In respect of that, Boris Johnson's remarks today about the labels leave and remain being redundant terms, I'm actually inclined to agree. I've done my bit for the leave cause and while I am pleased to be leaving the dysfunctional EU that does not disqualify me from being a Brexit critic either in the way it's delivered or the direction this or any government takes us from here on it. My desire to see us leave the EU does not require my loyalty to Brexiters nor do I owe them anything.

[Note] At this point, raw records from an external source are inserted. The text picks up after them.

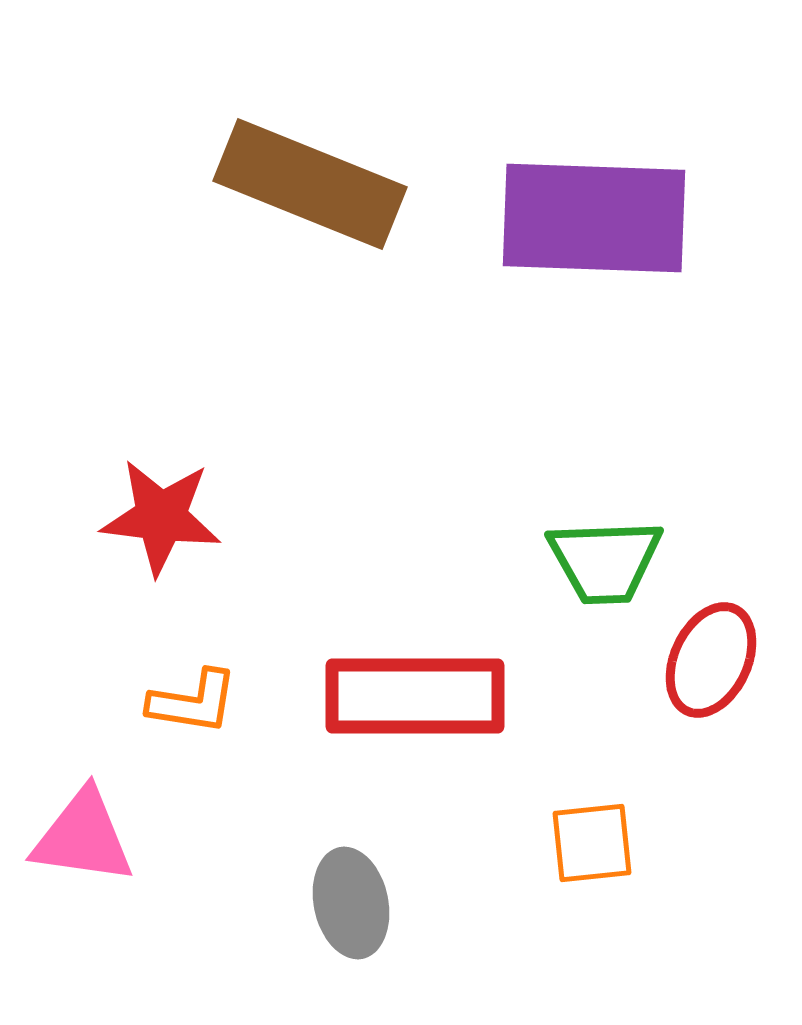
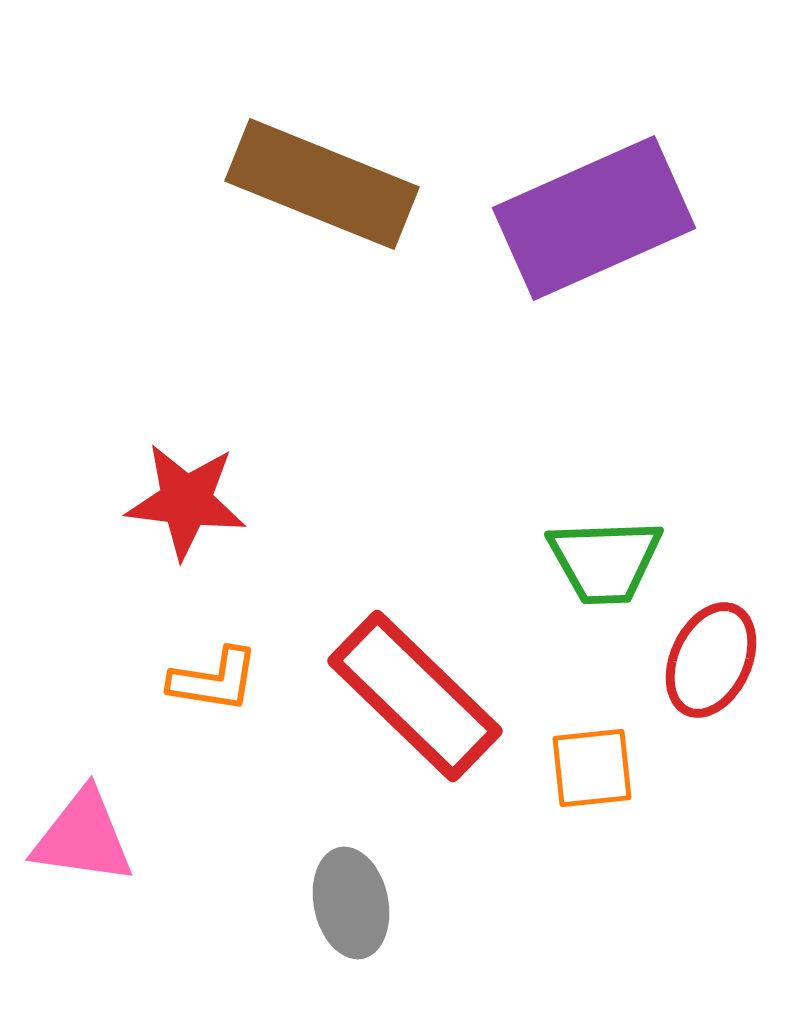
brown rectangle: moved 12 px right
purple rectangle: rotated 26 degrees counterclockwise
red star: moved 25 px right, 16 px up
red rectangle: rotated 44 degrees clockwise
orange L-shape: moved 21 px right, 22 px up
orange square: moved 75 px up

Having explored just about ever dimension of Brexit on this blog over the yeyars I'm sure if I read back on this blog I will have at some point gone along with the fashionable notion of deprived northern places ravaged by globalisation, and while there are some worthwhile themes to explore, it's difficult to see how Brexit brings any remedy, and certainly the Tory insistence on the most disruptive Brexit available to them is more likely to harm the manufacturing and services sectors that replaced the steel mills and coal mines in the north. Those "working class communities" who "lent" their vote to Johnson are going to be sorely disappointed if they were expecting anything different to that which they have become accustomed.
The fact is that Britain is a radically different country to the one I grew up in, and the notion of "working class communities" is antiquated and as redundant as the industries they were built around. They're dead and not coming back. That, though, does not stop the Tories and Labour entering a space race to court an imaginary cohort of monolithic northerners. Johnson's landslide doesn't make the Tory party any less of a rudderless husk and when Brexit turns sour they'll be facing the same existential questions as Labour.
The renewed sense of optimism is is a temporary delusion - like a band of bank robbers celebrating their haul, blissfully unaware that the oil leak from the getaway van is leading the police right to their hideout. Now that the formal departure from the EU is out of the way and the Tories have a majority of their own to pursue any agenda they so wish, they alone are accountable for whatever follows, and as we know from the EU's Notices to Stakeholders, it won't be a pretty sight.
But then with Christmas creeping up on us, who am I to pour cold water on what is at least an emphatic decision from parliament? It's the first in a long while and a brief respite from the tedious horse trading we have seen through this year. The new year brings new battles where we shall see surprising new alliances, and if the remainers can get over their collective grief, they can perhaps contribute something of value for a change. It's no longer remainers versus leavers. This is now a battle between those of us who want good, responsive accountable government, and those who make excuses for government. Which, ironically, will be the Brexiters themselves. Funny old world.